In amongst a great deal of material discussing the development of a standard design for overhead gantry structures and whether they ought to be lit at night, there is some interesting discussion of early problems encountered with the design of gantry signage and an in-depth case study in the form of perhaps the first free-standing motorway gantry, that being the one approaching the diverge between M1 and M10 at Beechtrees near St Albans.

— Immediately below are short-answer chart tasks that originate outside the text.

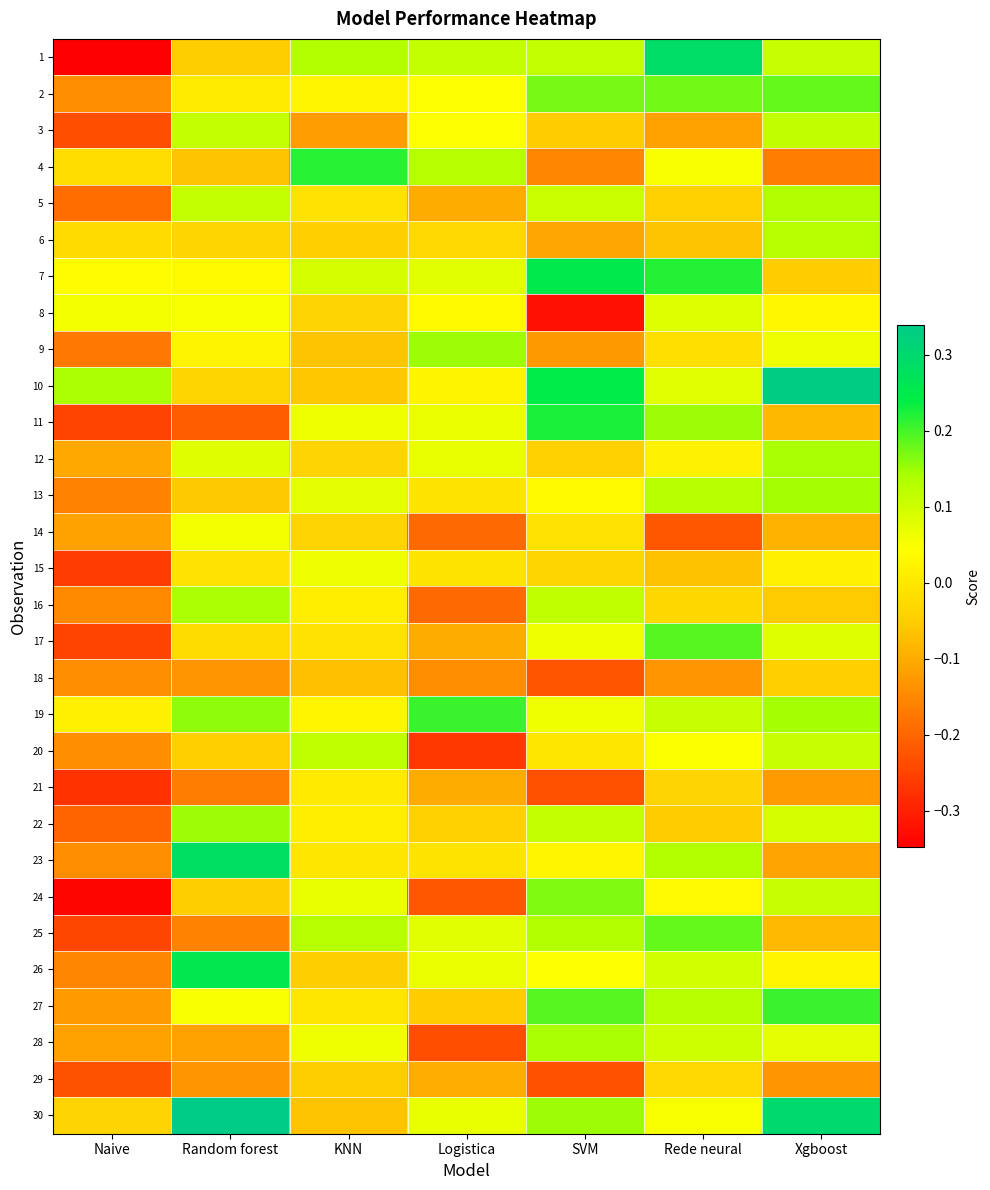

Reading left to right, what are all the values shown in this chart?

1: Naive=-0.3	Random forest=-0.0	KNN=0.1	Logistica=0.1	SVM=0.1	Rede neural=0.3	Xgboost=0.1
2: Naive=-0.1	Random forest=0.0	KNN=0.0	Logistica=0.0	SVM=0.2	Rede neural=0.2	Xgboost=0.2
3: Naive=-0.2	Random forest=0.1	KNN=-0.1	Logistica=0.0	SVM=-0.1	Rede neural=-0.1	Xgboost=0.1
4: Naive=-0.0	Random forest=-0.1	KNN=0.2	Logistica=0.1	SVM=-0.2	Rede neural=0.1	Xgboost=-0.2
5: Naive=-0.2	Random forest=0.1	KNN=-0.0	Logistica=-0.1	SVM=0.1	Rede neural=-0.0	Xgboost=0.1
6: Naive=-0.0	Random forest=-0.0	KNN=-0.0	Logistica=-0.0	SVM=-0.1	Rede neural=-0.1	Xgboost=0.1
7: Naive=0.0	Random forest=0.0	KNN=0.1	Logistica=0.1	SVM=0.3	Rede neural=0.2	Xgboost=-0.1
8: Naive=0.1	Random forest=0.1	KNN=-0.0	Logistica=0.0	SVM=-0.3	Rede neural=0.1	Xgboost=0.0
9: Naive=-0.2	Random forest=0.0	KNN=-0.1	Logistica=0.1	SVM=-0.1	Rede neural=-0.0	Xgboost=0.1
10: Naive=0.1	Random forest=-0.0	KNN=-0.1	Logistica=0.0	SVM=0.2	Rede neural=0.1	Xgboost=0.3
11: Naive=-0.2	Random forest=-0.2	KNN=0.1	Logistica=0.1	SVM=0.2	Rede neural=0.1	Xgboost=-0.1
12: Naive=-0.1	Random forest=0.1	KNN=-0.0	Logistica=0.1	SVM=-0.0	Rede neural=0.0	Xgboost=0.1
13: Naive=-0.2	Random forest=-0.1	KNN=0.1	Logistica=-0.0	SVM=0.0	Rede neural=0.1	Xgboost=0.1
14: Naive=-0.1	Random forest=0.1	KNN=-0.0	Logistica=-0.2	SVM=-0.0	Rede neural=-0.2	Xgboost=-0.1
15: Naive=-0.3	Random forest=-0.0	KNN=0.1	Logistica=-0.0	SVM=-0.0	Rede neural=-0.1	Xgboost=0.0
16: Naive=-0.1	Random forest=0.1	KNN=0.0	Logistica=-0.2	SVM=0.1	Rede neural=-0.0	Xgboost=-0.1
17: Naive=-0.2	Random forest=-0.0	KNN=-0.0	Logistica=-0.1	SVM=0.1	Rede neural=0.2	Xgboost=0.1
18: Naive=-0.1	Random forest=-0.1	KNN=-0.1	Logistica=-0.1	SVM=-0.2	Rede neural=-0.1	Xgboost=-0.0
19: Naive=0.0	Random forest=0.2	KNN=0.0	Logistica=0.2	SVM=0.1	Rede neural=0.1	Xgboost=0.1
20: Naive=-0.1	Random forest=-0.0	KNN=0.1	Logistica=-0.3	SVM=-0.0	Rede neural=0.0	Xgboost=0.1
21: Naive=-0.3	Random forest=-0.2	KNN=0.0	Logistica=-0.1	SVM=-0.2	Rede neural=-0.0	Xgboost=-0.1
22: Naive=-0.2	Random forest=0.1	KNN=0.0	Logistica=-0.0	SVM=0.1	Rede neural=-0.1	Xgboost=0.1
23: Naive=-0.1	Random forest=0.3	KNN=-0.0	Logistica=-0.0	SVM=0.0	Rede neural=0.1	Xgboost=-0.1
24: Naive=-0.3	Random forest=-0.0	KNN=0.1	Logistica=-0.2	SVM=0.2	Rede neural=0.0	Xgboost=0.1
25: Naive=-0.2	Random forest=-0.2	KNN=0.1	Logistica=0.1	SVM=0.1	Rede neural=0.2	Xgboost=-0.1
26: Naive=-0.2	Random forest=0.3	KNN=-0.0	Logistica=0.1	SVM=0.0	Rede neural=0.1	Xgboost=0.0
27: Naive=-0.1	Random forest=0.1	KNN=-0.0	Logistica=-0.1	SVM=0.2	Rede neural=0.1	Xgboost=0.2
28: Naive=-0.1	Random forest=-0.1	KNN=0.1	Logistica=-0.2	SVM=0.1	Rede neural=0.1	Xgboost=0.1
29: Naive=-0.2	Random forest=-0.1	KNN=-0.0	Logistica=-0.1	SVM=-0.2	Rede neural=-0.0	Xgboost=-0.1
30: Naive=-0.0	Random forest=0.3	KNN=-0.1	Logistica=0.1	SVM=0.1	Rede neural=0.1	Xgboost=0.3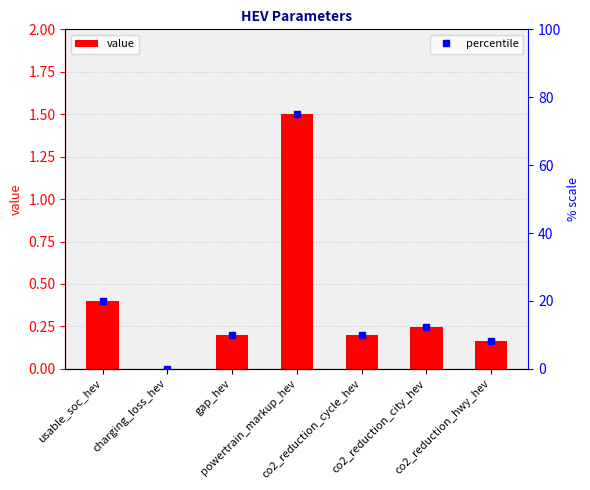

Reading left to right, transcribe all the data shown in this chart.

0.4	0.0	0.2	1.5	0.2	0.2	0.2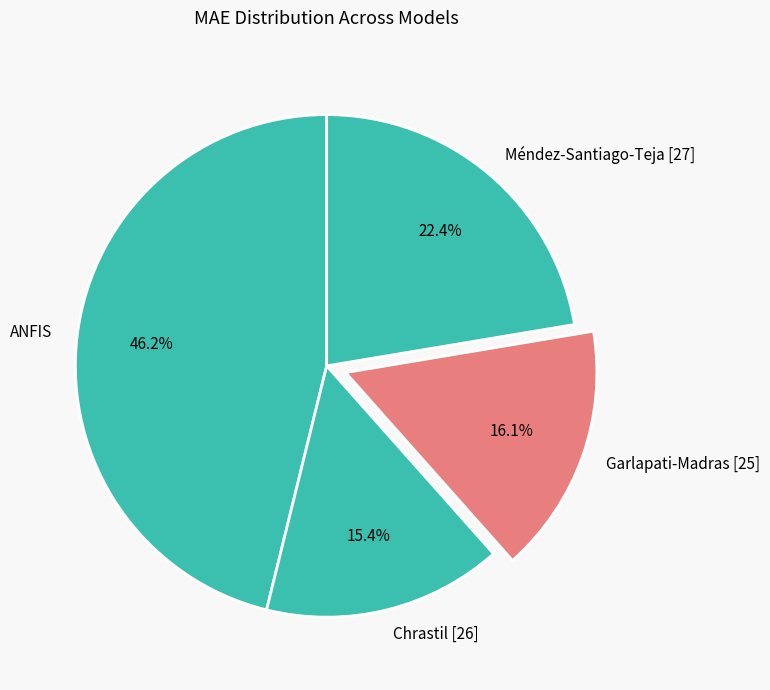

What is the smallest slice in the pie chart?

Chrastil [26]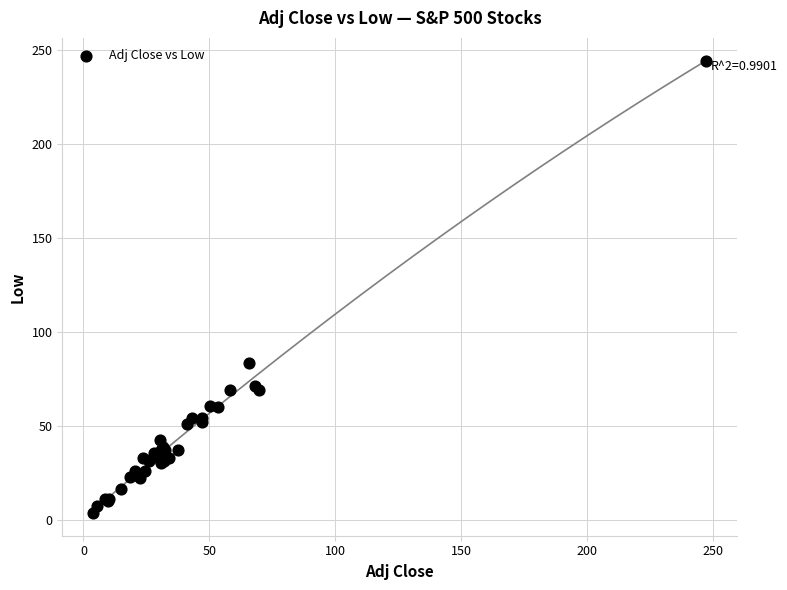

What Y value in the scatter plot is closest to 124?

83.6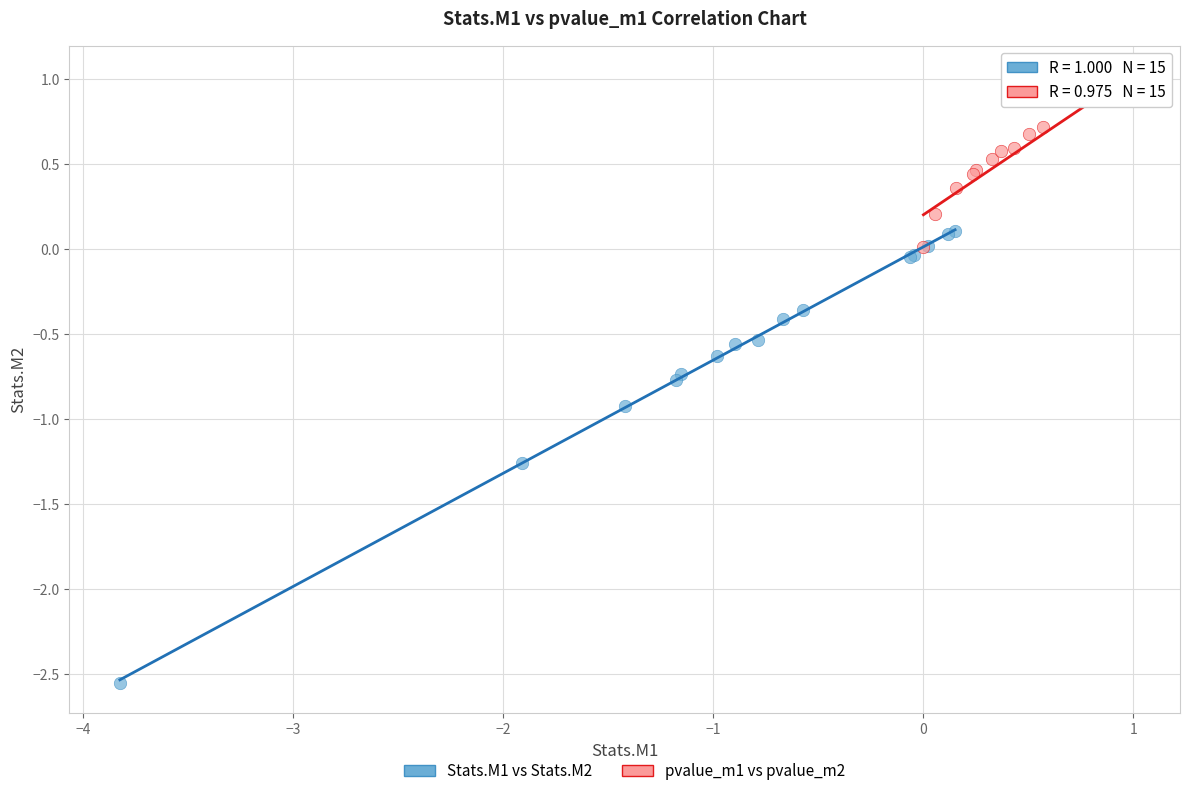

Which series has the largest Y range (max minus min)?

Stats.M1 vs Stats.M2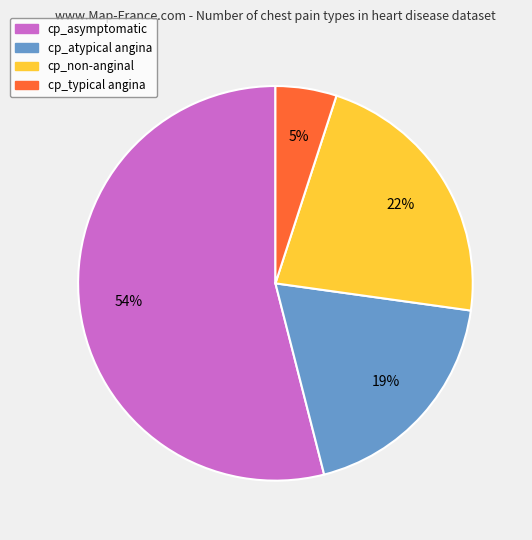

To the nearest percent, what is the difference between the largest and smallest slice percentages?

49%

The real gem is the white envelope full of gantry sign photographs at the back of the file.

Contents of note

  • Correspondence regarding gantry signs on the M5 and M6 Midland Links viaducts when they were first opened, which appears to have taken almost the same form for all junctions and was causing terrible confusion because it did not clearly enough indicate whether the junction involved a lane drop. There are reports of much last-minute evasive action on the part of drivers where lane drops were present, and unnecessary lane-changing around junctions where they weren't.
  • A report, with diagrams, which introduces more or less the designs for gantry signs that now appear in TSRGD.
  • Correspondence about the design and erection of a gantry sign at the M1/M10 junction, following reports of driver confusion approaching the fork.
  • Set of signage plans for the M6 from junction 8 to junction 10, which indicates that it was originally intended that gantries would simply have landscape-oriented fork signs on them rather than overhead gantry type signage. These also show that signs for junction 10 were to have a patch on them, to be revealed to read "Bilston", presumably on the opening of the proposed Bilston Link Motorway.
  • Engineering diagrams of gantries erected on the Coventry Ring Road (which are still there to this day), including the unusual overhanging section across the opposite carriageway to carry signage on the rear.
  • Photographs of gantry signs on the Mancunian Way prior to the imposition of motorway restrictions, and of the M1/M10 gantry shortly after it was erected, showing early 1960s traffic management and temporary panels that covered "M1" and added an arrow to direct "Watford" traffic up the M10.

Links to other files

MT 118/340 Motorway sign and sign/signal gantries: standard design (1968-1974)
MT 126/47 Urban motorways: provision of local direct signs; policy (1967-1974)

People with camera copies

Chris Marshall has a partial copy, and digital scans of some photographs.